The first time I shaved was on the Fourth of July, when we went to her neighbor’s house for a pool party, and I didn’t want to have to discuss it, I didn’t want to bother other people and I just didnt wanna be the center of attention because I was the girl with body hair, you know? So, I shaved it off, and it was a really big deal for me—I had to work up to it for almost a month. But then I started shaving more regularly and thought, ‘Do I actually want to do this? Or is it because society wants me to do it?’ It was a real battle, but in the end, I felt like I did it more for me than for anyone else.
I imagine that at first, not shaving was really freeing, because your whole life you had been told to shave. But then you sort of became known as the girl who didn't shave. So, I imagine then, conversely, finally shaving was equally freeing.
It was! In some weird, backwards way, it was great. You spend a lot of your life telling yourself what you can and can’t do, and what is right for you and who you are. And what I’ve learned more than anything, is to respect the fact that things are constantly changing. Like, I have been a pothead my whole life, and I stopped smoking for seven months, and it was this huge deal for me—the whole process, the mania afterwards and all the relationships I managed to destroy. In the end, I think it was meant to be, but I started smoking again when I was down there [in Charleston], and my instinct was to beat myself up about it.
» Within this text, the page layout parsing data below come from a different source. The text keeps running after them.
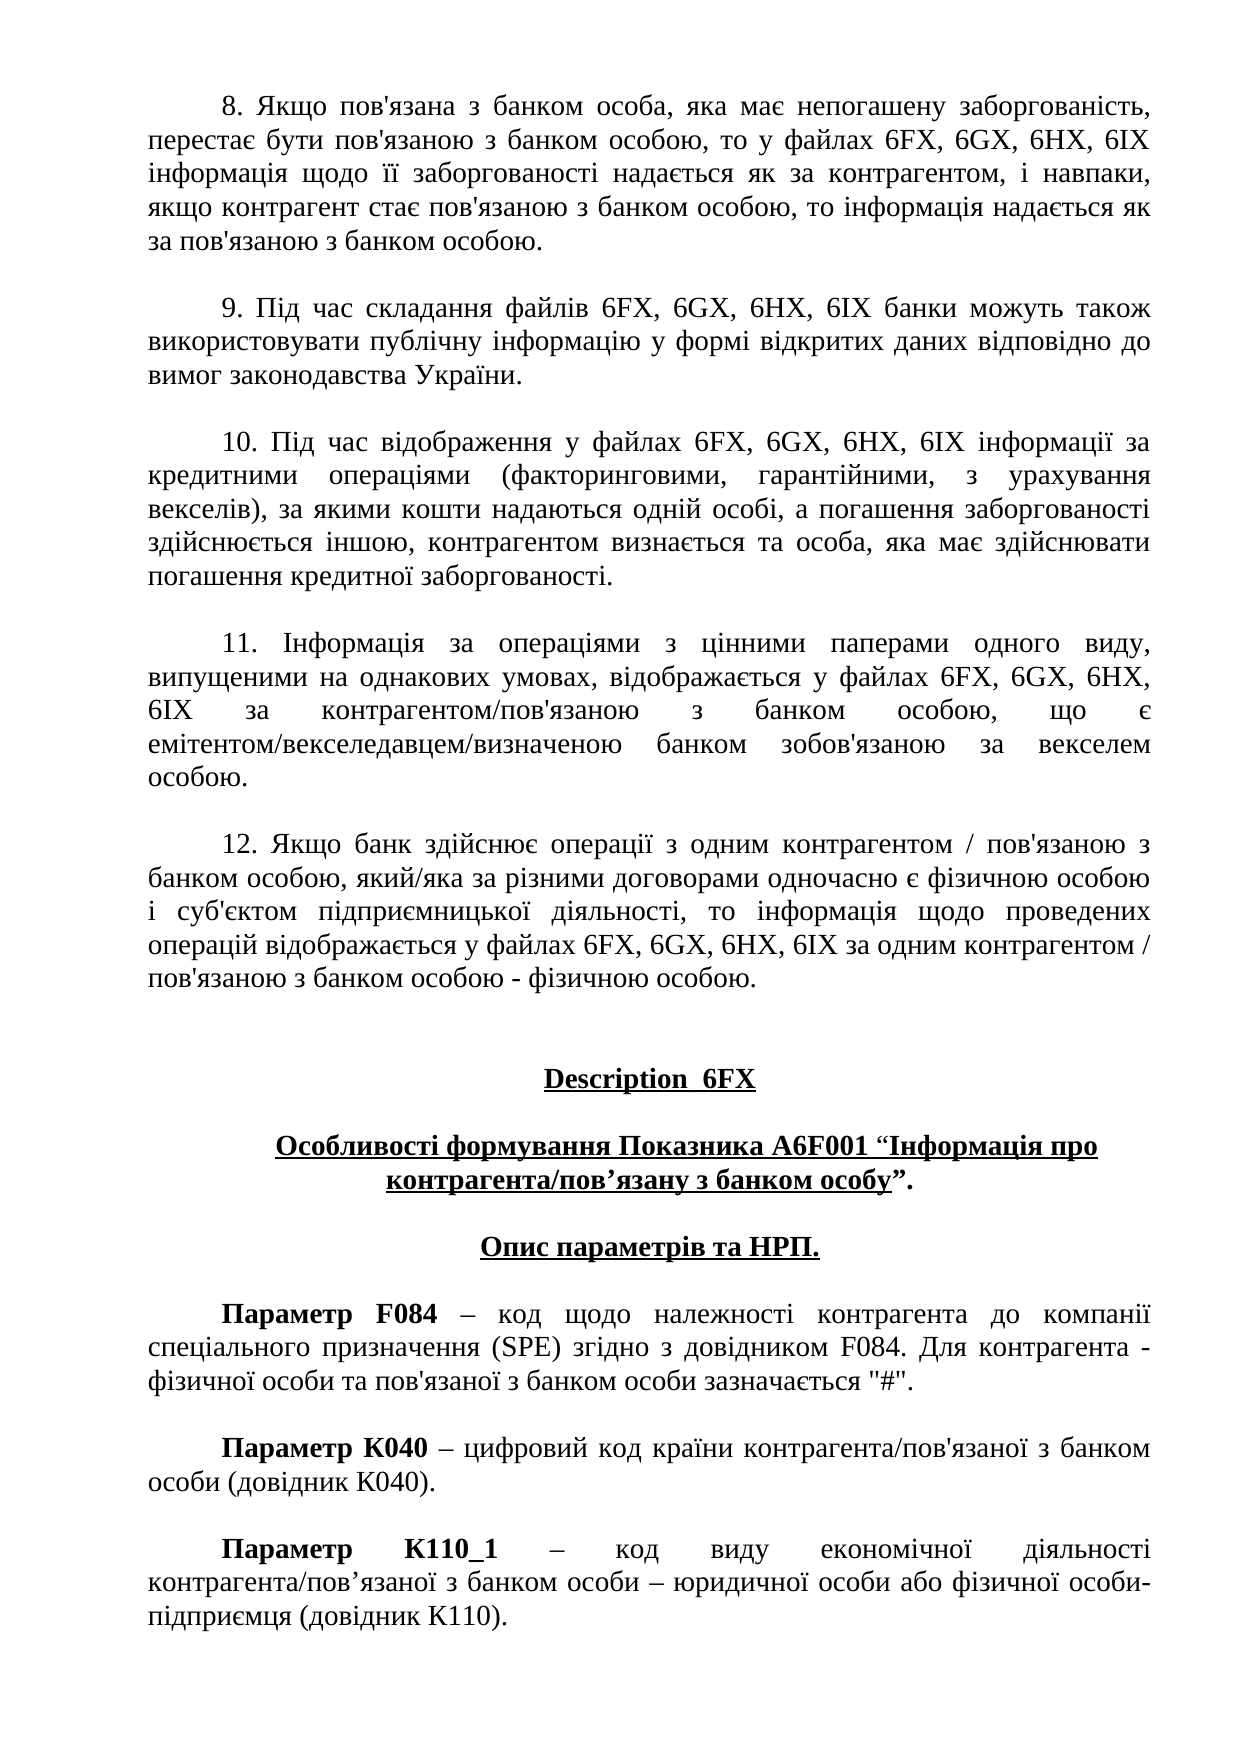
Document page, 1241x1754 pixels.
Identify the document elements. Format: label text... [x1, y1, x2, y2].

text 9. Під час складання файлів 6FX, 6GX, 6HX, 6IX банки можуть також використовувати публічну інформацію у формі відкритих даних відповідно до вимог законодавства України. [148, 290, 1152, 390]
text 12. Якщо банк здійснює операції з одним контрагентом / пов'язаною з банком особою, який/яка за різними договорами одночасно є фізичною особою і суб'єктом підприємницької діяльності, то інформація щодо проведених операцій відображається у файлах 6FX, 6GX, 6HX, 6IX за одним контрагентом / пов'язаною з банком особою - фізичною особою. [148, 826, 1152, 994]
text Description_6FX [148, 1061, 1152, 1095]
text Параметр К040 – цифровий код країни контрагента/пов'язаної з банком особи (довідник К040). [148, 1430, 1152, 1497]
text 8. Якщо пов'язана з банком особа, яка має непогашену заборгованість, перестає бути пов'язаною з банком особою, то у файлах 6FX, 6GX, 6HX, 6IX інформація щодо її заборгованості надається як за контрагентом, і навпаки, якщо контрагент стає пов'язаною з банком особою, то інформація надається як за пов'язаною з банком особою. [148, 88, 1152, 256]
text 11. Інформація за операціями з цінними паперами одного виду, випущеними на однакових умовах, відображається у файлах 6FX, 6GX, 6HX, 6IX за контрагентом/пов'язаною з банком особою, що є емітентом/векселедавцем/визначеною банком зобов'язаною за векселем особою. [148, 625, 1152, 793]
text Особливості формування Показника A6F001 “Інформація про контрагента/пов’язану з банком особу”. [148, 1128, 1152, 1195]
text 10. Під час відображення у файлах 6FX, 6GX, 6HX, 6IX інформації за кредитними операціями (факторинговими, гарантійними, з урахування векселів), за якими кошти надаються одній особі, а погашення заборгованості здійснюється іншою, контрагентом визнається та особа, яка має здійснювати погашення кредитної заборгованості. [148, 424, 1152, 592]
text Параметр К110_1 – код виду економічної діяльності контрагента/пов’язаної з банком особи – юридичної особи або фізичної особи-підприємця (довідник К110). [148, 1531, 1152, 1631]
text Параметр F084 – код щодо належності контрагента до компанії спеціального призначення (SPE) згідно з довідником F084. Для контрагента - фізичної особи та пов'язаної з банком особи зазначається "#". [148, 1296, 1152, 1397]
text Опис параметрів та НРП. [148, 1229, 1152, 1262]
But at this point, I know better and I know that these things come and go, whereas in the past, I have always been like, ‘This is how it is and that’s that.’ I was never a black and white person, but with body hair and wearing no makeup, I pretty much thought everyone should be doing the same thing, that that’s how it should be, and that it would make the world better. Maybe that’s true, but that’s not the world we live in. Now, I think being flexible is where I’m at.